What needs to be done: Search the records below for the word "Xbox", then return every line where it appears.

Segment Start: Data records

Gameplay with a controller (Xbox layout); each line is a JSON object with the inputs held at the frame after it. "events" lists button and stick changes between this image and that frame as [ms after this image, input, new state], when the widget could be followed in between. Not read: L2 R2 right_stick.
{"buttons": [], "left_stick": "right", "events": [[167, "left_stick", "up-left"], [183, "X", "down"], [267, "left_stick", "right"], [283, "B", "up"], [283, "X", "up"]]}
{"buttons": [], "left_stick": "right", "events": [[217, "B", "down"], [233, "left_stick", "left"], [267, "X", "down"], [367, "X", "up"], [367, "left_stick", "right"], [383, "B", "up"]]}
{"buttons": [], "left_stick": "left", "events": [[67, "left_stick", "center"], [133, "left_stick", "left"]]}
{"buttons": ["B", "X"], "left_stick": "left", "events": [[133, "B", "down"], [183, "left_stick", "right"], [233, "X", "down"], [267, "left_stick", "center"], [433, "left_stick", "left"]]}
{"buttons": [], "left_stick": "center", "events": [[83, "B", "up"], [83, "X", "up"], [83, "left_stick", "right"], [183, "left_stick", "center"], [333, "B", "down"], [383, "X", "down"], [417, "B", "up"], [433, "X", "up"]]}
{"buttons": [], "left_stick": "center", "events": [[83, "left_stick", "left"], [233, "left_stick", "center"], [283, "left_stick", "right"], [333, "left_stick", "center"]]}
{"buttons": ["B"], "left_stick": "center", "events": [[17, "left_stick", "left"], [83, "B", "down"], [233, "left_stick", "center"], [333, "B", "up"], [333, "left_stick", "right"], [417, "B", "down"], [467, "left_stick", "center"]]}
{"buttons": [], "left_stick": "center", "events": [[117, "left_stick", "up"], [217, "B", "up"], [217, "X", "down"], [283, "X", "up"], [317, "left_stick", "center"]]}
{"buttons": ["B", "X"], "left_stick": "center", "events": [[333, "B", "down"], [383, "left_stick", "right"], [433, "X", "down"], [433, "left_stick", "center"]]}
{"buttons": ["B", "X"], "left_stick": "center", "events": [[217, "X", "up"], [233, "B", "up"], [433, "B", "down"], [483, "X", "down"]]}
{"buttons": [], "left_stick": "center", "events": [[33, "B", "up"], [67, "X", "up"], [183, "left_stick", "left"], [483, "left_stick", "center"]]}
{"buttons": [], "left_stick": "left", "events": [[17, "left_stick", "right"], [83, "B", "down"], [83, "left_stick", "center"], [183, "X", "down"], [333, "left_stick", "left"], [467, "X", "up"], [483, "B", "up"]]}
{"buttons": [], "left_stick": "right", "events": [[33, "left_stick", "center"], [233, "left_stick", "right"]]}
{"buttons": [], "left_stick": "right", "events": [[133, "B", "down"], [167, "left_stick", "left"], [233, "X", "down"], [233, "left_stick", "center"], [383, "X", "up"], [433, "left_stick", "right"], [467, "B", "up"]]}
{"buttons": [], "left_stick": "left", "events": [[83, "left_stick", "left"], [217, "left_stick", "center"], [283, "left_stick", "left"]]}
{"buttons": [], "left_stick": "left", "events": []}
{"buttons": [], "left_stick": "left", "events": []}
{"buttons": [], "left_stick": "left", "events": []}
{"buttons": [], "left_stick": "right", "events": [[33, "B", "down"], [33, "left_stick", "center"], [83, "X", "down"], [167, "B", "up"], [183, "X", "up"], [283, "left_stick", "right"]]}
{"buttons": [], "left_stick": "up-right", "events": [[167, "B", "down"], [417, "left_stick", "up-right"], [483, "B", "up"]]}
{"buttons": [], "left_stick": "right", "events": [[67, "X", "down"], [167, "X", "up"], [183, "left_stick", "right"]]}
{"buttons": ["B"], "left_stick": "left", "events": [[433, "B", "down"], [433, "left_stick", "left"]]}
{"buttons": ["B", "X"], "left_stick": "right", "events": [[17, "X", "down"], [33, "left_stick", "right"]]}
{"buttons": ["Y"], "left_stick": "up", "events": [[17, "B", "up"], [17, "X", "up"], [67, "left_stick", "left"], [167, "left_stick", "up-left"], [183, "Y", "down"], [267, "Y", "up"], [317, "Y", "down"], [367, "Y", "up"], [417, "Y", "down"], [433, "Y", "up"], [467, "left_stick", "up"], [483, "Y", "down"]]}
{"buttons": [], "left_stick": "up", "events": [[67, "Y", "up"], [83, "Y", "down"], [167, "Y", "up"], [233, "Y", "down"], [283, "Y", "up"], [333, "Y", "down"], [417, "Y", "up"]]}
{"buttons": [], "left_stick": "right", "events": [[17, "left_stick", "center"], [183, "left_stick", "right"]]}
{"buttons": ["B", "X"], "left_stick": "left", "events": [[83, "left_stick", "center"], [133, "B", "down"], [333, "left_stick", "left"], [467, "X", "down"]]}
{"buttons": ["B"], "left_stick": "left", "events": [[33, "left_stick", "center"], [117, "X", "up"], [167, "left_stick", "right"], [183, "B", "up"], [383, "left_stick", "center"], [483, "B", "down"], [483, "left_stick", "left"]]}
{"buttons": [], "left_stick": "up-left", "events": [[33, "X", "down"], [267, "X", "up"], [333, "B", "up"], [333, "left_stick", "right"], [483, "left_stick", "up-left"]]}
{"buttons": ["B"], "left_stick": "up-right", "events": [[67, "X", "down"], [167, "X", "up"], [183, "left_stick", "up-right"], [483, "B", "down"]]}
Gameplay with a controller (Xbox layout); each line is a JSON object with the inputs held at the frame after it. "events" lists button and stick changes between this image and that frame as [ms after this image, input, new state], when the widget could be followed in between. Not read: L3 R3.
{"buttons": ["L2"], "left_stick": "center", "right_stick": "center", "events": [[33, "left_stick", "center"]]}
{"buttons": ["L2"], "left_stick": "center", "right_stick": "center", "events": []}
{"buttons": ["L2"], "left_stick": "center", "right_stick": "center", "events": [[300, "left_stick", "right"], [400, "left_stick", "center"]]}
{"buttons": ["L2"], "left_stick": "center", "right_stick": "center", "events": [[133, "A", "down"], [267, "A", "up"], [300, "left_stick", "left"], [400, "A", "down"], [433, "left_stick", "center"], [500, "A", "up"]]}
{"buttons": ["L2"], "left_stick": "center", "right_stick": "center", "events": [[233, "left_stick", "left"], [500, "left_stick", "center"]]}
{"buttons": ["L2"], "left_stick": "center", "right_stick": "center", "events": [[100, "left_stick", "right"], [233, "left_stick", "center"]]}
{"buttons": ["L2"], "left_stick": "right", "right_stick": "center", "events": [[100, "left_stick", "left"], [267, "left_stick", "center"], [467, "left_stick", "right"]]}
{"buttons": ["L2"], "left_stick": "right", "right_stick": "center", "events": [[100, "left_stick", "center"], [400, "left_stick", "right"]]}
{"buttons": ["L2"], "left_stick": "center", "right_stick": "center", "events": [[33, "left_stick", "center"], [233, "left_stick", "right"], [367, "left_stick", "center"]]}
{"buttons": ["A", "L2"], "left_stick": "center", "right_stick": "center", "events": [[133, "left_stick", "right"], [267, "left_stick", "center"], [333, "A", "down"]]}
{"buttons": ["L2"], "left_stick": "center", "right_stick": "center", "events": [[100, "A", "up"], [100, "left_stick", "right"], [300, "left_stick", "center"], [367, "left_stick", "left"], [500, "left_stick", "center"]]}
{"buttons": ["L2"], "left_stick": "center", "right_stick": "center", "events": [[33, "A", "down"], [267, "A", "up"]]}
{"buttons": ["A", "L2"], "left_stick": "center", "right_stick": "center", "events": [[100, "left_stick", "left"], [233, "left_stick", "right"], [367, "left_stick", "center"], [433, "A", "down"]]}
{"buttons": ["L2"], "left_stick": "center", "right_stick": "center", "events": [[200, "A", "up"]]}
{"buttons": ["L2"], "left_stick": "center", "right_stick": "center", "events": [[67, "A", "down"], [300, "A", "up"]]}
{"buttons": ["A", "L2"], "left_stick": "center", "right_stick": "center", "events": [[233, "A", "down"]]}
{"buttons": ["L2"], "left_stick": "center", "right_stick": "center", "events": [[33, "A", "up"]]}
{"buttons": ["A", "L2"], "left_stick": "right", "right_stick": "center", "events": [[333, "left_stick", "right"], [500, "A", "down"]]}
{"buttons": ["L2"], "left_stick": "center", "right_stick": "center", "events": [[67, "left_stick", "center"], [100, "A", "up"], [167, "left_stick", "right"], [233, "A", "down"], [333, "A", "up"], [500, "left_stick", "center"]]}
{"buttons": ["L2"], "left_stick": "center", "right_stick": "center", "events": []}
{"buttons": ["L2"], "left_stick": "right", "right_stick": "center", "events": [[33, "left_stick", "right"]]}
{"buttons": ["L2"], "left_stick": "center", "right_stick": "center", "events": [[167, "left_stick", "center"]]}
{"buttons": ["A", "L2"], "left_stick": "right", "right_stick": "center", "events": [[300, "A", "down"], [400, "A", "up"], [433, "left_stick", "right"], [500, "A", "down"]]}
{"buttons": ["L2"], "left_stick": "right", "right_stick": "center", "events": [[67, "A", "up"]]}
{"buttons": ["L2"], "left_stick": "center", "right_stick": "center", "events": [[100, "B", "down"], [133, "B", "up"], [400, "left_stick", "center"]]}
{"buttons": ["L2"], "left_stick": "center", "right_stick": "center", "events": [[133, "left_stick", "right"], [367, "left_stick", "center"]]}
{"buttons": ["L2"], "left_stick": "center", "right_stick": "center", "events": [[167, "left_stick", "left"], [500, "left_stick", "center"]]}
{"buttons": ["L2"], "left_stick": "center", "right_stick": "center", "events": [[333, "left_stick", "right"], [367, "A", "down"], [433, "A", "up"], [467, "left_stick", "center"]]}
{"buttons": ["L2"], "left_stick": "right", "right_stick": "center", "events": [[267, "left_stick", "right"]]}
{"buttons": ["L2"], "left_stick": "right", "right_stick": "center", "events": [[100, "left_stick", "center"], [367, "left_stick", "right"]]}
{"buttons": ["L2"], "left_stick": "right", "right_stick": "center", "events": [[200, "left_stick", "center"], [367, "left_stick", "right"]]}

Segment End: Data records

Solution to this task:
Gameplay with a controller (Xbox layout); each line is a JSON object with the inputs held at the frame after it. "events" lists button and stick changes between this image and that frame as [ms after this image, input, new state], when the widget could be followed in between. Not read: L2 R2 right_stick.
Gameplay with a controller (Xbox layout); each line is a JSON object with the inputs held at the frame after it. "events" lists button and stick changes between this image and that frame as [ms after this image, input, new state], when the widget could be followed in between. Not read: L3 R3.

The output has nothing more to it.